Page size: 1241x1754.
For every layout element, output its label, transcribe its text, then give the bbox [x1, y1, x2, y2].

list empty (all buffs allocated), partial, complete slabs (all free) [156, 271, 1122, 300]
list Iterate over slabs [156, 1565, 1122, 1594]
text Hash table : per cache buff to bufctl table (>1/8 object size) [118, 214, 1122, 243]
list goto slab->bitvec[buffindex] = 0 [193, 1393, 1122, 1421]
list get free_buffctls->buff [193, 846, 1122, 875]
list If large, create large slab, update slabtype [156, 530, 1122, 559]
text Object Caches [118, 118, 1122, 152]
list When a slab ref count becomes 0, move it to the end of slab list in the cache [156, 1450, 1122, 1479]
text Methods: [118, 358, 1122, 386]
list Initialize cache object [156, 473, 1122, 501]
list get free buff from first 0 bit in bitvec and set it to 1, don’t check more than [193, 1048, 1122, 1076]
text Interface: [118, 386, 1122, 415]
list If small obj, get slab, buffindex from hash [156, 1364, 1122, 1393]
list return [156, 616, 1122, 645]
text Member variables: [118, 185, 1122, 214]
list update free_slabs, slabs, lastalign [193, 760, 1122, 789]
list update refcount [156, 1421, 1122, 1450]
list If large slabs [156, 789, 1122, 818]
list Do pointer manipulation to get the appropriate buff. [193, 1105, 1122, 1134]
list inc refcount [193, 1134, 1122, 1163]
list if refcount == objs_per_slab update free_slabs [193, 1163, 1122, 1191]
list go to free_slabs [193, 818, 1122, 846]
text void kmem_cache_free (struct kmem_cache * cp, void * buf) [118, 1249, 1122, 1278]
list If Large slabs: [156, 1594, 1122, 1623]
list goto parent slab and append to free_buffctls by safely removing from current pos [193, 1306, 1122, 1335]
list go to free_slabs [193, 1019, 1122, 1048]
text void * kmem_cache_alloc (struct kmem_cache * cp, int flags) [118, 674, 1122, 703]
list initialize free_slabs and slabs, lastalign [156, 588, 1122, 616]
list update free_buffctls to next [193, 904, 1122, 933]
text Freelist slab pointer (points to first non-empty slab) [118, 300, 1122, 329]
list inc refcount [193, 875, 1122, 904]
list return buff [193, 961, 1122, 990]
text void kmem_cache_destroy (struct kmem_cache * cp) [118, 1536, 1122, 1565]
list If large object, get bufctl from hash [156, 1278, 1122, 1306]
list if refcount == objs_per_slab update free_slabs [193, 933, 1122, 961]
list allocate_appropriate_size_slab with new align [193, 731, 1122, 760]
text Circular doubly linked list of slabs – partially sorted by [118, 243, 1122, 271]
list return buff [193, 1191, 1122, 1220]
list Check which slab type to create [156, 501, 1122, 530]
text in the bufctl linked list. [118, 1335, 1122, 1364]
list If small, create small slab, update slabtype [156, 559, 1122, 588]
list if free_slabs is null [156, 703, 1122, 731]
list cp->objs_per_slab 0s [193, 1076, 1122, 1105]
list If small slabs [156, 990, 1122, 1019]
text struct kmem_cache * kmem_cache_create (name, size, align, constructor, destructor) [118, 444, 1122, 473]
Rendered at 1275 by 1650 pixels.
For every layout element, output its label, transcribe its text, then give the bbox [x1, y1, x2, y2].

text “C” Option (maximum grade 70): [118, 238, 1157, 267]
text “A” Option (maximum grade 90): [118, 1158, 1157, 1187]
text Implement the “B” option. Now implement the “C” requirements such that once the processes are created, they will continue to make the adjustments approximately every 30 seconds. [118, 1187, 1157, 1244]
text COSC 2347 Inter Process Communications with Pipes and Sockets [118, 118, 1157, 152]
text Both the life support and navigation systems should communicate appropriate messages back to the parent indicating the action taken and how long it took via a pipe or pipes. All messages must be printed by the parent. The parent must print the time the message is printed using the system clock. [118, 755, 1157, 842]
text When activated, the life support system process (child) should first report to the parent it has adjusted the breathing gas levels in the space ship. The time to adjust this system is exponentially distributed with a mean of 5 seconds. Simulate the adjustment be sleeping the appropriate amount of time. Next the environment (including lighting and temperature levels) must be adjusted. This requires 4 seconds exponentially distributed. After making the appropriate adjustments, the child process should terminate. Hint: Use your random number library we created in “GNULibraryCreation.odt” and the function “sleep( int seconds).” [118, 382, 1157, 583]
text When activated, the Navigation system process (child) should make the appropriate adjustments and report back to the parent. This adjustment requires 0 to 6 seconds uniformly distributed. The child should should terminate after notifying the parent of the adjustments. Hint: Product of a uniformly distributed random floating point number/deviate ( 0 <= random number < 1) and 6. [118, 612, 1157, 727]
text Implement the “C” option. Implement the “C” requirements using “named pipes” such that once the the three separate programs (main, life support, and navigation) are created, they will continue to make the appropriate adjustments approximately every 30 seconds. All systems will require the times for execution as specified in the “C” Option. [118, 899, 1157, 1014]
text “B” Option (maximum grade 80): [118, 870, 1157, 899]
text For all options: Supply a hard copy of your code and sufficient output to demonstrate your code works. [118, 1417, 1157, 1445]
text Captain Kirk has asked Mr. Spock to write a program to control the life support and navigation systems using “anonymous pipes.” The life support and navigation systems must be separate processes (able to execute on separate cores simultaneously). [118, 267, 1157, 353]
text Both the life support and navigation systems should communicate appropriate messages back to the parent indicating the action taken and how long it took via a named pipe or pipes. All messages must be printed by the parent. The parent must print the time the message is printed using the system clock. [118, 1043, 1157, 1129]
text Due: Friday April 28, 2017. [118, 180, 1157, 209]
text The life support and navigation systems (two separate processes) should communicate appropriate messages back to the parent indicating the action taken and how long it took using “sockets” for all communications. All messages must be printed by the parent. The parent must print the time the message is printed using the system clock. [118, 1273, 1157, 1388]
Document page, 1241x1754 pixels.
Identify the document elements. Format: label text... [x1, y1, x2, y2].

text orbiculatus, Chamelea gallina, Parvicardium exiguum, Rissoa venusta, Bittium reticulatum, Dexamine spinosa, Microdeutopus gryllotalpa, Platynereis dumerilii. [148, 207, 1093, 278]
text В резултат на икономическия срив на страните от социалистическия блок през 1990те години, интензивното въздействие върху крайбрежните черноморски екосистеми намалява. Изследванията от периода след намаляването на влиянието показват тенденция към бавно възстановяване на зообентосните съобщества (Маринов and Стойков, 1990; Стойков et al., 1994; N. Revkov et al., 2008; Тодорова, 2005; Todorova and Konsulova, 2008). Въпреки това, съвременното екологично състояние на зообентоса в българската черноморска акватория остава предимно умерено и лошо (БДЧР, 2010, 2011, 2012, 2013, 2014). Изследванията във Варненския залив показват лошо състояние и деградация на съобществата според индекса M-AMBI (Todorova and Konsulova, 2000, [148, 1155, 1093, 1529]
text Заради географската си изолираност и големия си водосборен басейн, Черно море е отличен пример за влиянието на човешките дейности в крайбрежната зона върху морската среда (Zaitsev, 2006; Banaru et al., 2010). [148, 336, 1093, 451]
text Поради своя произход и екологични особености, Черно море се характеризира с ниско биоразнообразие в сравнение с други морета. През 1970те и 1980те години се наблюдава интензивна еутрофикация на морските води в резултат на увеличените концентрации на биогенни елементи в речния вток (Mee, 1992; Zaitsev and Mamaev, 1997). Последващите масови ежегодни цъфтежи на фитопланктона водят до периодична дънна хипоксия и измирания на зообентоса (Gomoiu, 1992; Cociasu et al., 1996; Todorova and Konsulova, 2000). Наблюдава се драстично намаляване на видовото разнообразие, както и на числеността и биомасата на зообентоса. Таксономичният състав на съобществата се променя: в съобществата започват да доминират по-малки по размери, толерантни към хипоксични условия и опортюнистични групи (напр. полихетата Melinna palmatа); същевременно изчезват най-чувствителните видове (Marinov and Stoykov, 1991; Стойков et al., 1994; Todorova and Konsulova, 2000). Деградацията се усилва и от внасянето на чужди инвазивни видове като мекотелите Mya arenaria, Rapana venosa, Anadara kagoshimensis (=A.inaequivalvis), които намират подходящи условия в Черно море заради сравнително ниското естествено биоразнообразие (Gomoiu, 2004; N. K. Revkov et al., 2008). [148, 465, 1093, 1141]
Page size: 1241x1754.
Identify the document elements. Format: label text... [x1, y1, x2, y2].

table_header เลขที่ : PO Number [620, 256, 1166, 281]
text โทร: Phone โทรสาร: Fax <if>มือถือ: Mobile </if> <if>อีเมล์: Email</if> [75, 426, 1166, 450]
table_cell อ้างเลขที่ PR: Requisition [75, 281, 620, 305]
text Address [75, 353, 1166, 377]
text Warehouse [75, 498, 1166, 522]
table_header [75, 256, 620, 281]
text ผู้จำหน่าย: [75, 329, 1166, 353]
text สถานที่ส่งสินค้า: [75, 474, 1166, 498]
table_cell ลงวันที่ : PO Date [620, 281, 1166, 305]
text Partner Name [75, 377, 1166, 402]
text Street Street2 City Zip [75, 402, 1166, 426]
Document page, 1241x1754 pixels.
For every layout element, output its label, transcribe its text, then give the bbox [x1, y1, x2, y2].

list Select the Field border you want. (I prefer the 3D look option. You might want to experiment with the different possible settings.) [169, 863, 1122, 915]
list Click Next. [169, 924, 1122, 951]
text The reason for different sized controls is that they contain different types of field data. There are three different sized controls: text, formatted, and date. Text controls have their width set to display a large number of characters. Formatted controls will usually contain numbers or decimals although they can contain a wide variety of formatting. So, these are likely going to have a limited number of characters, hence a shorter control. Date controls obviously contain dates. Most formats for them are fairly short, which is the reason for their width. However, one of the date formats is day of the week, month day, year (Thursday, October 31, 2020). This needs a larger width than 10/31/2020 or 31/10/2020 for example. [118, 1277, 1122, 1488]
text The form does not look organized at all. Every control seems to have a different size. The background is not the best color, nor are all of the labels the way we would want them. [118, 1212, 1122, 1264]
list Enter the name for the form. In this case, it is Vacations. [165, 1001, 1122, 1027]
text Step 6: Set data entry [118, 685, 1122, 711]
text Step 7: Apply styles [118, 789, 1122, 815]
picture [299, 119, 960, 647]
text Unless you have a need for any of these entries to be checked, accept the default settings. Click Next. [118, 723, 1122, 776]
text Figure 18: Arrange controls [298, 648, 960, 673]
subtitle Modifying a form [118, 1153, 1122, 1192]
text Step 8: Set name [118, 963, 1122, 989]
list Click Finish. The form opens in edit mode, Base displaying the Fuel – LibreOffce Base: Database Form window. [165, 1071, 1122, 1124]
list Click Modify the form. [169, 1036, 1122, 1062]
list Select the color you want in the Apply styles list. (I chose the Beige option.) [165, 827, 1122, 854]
+ + +
• TASK REQUIREMENTS: Which lines of the listing run from the one containing "list Select the Field" through to the end? Lay them out as a Markdown table with a Row column giving a row number and a Line column holding the line, omitting blank lines.

• RESULT OF THIS TASK:
| Row | Line |
|---|---|
| 1 | list Select the Field border you want. (I prefer the 3D look option. You might want to experiment with the different possible settings.) [169, 863, 1122, 915] |
| 2 | list Click Next. [169, 924, 1122, 951] |
| 3 | text The reason for different sized controls is that they contain different types of field data. There are three different sized controls: text, formatted, and date. Text controls have their width set to display a large number of characters. Formatted controls will usually contain numbers or decimals although they can contain a wide variety of formatting. So, these are likely going to have a limited number of characters, hence a shorter control. Date controls obviously contain dates. Most formats for them are fairly short, which is the reason for their width. However, one of the date formats is day of the week, month day, year (Thursday, October 31, 2020). This needs a larger width than 10/31/2020 or 31/10/2020 for example. [118, 1277, 1122, 1488] |
| 4 | text The form does not look organized at all. Every control seems to have a different size. The background is not the best color, nor are all of the labels the way we would want them. [118, 1212, 1122, 1264] |
| 5 | list Enter the name for the form. In this case, it is Vacations. [165, 1001, 1122, 1027] |
| 6 | text Step 6: Set data entry [118, 685, 1122, 711] |
| 7 | text Step 7: Apply styles [118, 789, 1122, 815] |
| 8 | picture [299, 119, 960, 647] |
| 9 | text Unless you have a need for any of these entries to be checked, accept the default settings. Click Next. [118, 723, 1122, 776] |
| 10 | text Figure 18: Arrange controls [298, 648, 960, 673] |
| 11 | subtitle Modifying a form [118, 1153, 1122, 1192] |
| 12 | text Step 8: Set name [118, 963, 1122, 989] |
| 13 | list Click Finish. The form opens in edit mode, Base displaying the Fuel – LibreOffce Base: Database Form window. [165, 1071, 1122, 1124] |
| 14 | list Click Modify the form. [169, 1036, 1122, 1062] |
| 15 | list Select the color you want in the Apply styles list. (I chose the Beige option.) [165, 827, 1122, 854] |